Problem details: Can you reproduce every one of the records below word for word, without changing or leaving out anything?

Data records
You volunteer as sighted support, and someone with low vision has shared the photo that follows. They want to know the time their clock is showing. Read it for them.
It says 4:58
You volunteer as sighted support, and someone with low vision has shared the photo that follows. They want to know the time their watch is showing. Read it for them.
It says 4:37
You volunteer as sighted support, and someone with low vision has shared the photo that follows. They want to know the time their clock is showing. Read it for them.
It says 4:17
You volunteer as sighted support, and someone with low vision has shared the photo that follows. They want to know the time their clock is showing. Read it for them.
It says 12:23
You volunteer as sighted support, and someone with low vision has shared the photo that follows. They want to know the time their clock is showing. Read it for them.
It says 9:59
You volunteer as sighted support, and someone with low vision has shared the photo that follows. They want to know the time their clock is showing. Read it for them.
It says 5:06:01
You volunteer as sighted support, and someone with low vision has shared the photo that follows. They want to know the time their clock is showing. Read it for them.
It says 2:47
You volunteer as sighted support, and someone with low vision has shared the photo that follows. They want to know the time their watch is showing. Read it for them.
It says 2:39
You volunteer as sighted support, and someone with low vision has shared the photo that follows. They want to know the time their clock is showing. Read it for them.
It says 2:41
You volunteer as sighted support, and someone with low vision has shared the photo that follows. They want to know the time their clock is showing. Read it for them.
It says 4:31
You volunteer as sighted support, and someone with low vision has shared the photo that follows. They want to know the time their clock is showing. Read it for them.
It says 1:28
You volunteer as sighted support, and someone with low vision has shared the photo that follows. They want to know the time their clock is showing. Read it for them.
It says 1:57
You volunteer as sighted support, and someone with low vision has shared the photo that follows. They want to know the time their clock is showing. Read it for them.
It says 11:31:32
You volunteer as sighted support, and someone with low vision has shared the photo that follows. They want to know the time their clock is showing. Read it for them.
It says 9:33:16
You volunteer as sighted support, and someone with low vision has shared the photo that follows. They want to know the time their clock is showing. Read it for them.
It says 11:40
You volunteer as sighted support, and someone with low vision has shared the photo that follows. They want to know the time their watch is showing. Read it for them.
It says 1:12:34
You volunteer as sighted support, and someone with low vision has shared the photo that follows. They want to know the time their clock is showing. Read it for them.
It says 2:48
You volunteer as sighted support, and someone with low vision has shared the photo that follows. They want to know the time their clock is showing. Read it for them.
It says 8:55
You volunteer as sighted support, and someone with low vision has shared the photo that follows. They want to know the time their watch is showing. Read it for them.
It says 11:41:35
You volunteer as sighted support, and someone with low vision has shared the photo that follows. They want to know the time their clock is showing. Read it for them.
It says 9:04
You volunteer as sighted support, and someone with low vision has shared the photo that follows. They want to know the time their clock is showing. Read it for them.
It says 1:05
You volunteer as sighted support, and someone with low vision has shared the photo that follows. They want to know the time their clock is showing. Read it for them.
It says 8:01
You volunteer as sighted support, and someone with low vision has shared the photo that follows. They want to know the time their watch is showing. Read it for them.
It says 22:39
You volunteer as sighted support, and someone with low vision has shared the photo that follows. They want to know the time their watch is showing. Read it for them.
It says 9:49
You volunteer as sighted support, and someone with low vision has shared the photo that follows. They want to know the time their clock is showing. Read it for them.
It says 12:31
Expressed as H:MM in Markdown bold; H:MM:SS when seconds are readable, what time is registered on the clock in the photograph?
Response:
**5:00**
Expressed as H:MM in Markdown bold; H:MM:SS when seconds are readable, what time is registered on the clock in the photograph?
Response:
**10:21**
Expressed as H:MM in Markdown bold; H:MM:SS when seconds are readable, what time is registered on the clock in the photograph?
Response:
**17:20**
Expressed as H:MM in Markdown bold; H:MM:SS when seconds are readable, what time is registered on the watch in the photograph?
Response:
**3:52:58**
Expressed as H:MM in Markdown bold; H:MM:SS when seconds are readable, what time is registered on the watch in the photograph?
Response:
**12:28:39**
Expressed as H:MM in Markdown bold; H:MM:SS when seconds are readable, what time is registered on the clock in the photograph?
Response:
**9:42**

Solved problem:
You volunteer as sighted support, and someone with low vision has shared the photo that follows. They want to know the time their clock is showing. Read it for them.
It says 4:58
You volunteer as sighted support, and someone with low vision has shared the photo that follows. They want to know the time their watch is showing. Read it for them.
It says 4:37
You volunteer as sighted support, and someone with low vision has shared the photo that follows. They want to know the time their clock is showing. Read it for them.
It says 4:17
You volunteer as sighted support, and someone with low vision has shared the photo that follows. They want to know the time their clock is showing. Read it for them.
It says 12:23
You volunteer as sighted support, and someone with low vision has shared the photo that follows. They want to know the time their clock is showing. Read it for them.
It says 9:59
You volunteer as sighted support, and someone with low vision has shared the photo that follows. They want to know the time their clock is showing. Read it for them.
It says 5:06:01
You volunteer as sighted support, and someone with low vision has shared the photo that follows. They want to know the time their clock is showing. Read it for them.
It says 2:47
You volunteer as sighted support, and someone with low vision has shared the photo that follows. They want to know the time their watch is showing. Read it for them.
It says 2:39
You volunteer as sighted support, and someone with low vision has shared the photo that follows. They want to know the time their clock is showing. Read it for them.
It says 2:41
You volunteer as sighted support, and someone with low vision has shared the photo that follows. They want to know the time their clock is showing. Read it for them.
It says 4:31
You volunteer as sighted support, and someone with low vision has shared the photo that follows. They want to know the time their clock is showing. Read it for them.
It says 1:28
You volunteer as sighted support, and someone with low vision has shared the photo that follows. They want to know the time their clock is showing. Read it for them.
It says 1:57
You volunteer as sighted support, and someone with low vision has shared the photo that follows. They want to know the time their clock is showing. Read it for them.
It says 11:31:32
You volunteer as sighted support, and someone with low vision has shared the photo that follows. They want to know the time their clock is showing. Read it for them.
It says 9:33:16
You volunteer as sighted support, and someone with low vision has shared the photo that follows. They want to know the time their clock is showing. Read it for them.
It says 11:40
You volunteer as sighted support, and someone with low vision has shared the photo that follows. They want to know the time their watch is showing. Read it for them.
It says 1:12:34
You volunteer as sighted support, and someone with low vision has shared the photo that follows. They want to know the time their clock is showing. Read it for them.
It says 2:48
You volunteer as sighted support, and someone with low vision has shared the photo that follows. They want to know the time their clock is showing. Read it for them.
It says 8:55
You volunteer as sighted support, and someone with low vision has shared the photo that follows. They want to know the time their watch is showing. Read it for them.
It says 11:41:35
You volunteer as sighted support, and someone with low vision has shared the photo that follows. They want to know the time their clock is showing. Read it for them.
It says 9:04
You volunteer as sighted support, and someone with low vision has shared the photo that follows. They want to know the time their clock is showing. Read it for them.
It says 1:05
You volunteer as sighted support, and someone with low vision has shared the photo that follows. They want to know the time their clock is showing. Read it for them.
It says 8:01
You volunteer as sighted support, and someone with low vision has shared the photo that follows. They want to know the time their watch is showing. Read it for them.
It says 22:39
You volunteer as sighted support, and someone with low vision has shared the photo that follows. They want to know the time their watch is showing. Read it for them.
It says 9:49
You volunteer as sighted support, and someone with low vision has shared the photo that follows. They want to know the time their clock is showing. Read it for them.
It says 12:31
Expressed as H:MM in Markdown bold; H:MM:SS when seconds are readable, what time is registered on the clock in the photograph?
Response:
**5:00**
Expressed as H:MM in Markdown bold; H:MM:SS when seconds are readable, what time is registered on the clock in the photograph?
Response:
**10:21**
Expressed as H:MM in Markdown bold; H:MM:SS when seconds are readable, what time is registered on the clock in the photograph?
Response:
**17:20**
Expressed as H:MM in Markdown bold; H:MM:SS when seconds are readable, what time is registered on the watch in the photograph?
Response:
**3:52:58**
Expressed as H:MM in Markdown bold; H:MM:SS when seconds are readable, what time is registered on the watch in the photograph?
Response:
**12:28:39**
Expressed as H:MM in Markdown bold; H:MM:SS when seconds are readable, what time is registered on the clock in the photograph?
Response:
**9:42**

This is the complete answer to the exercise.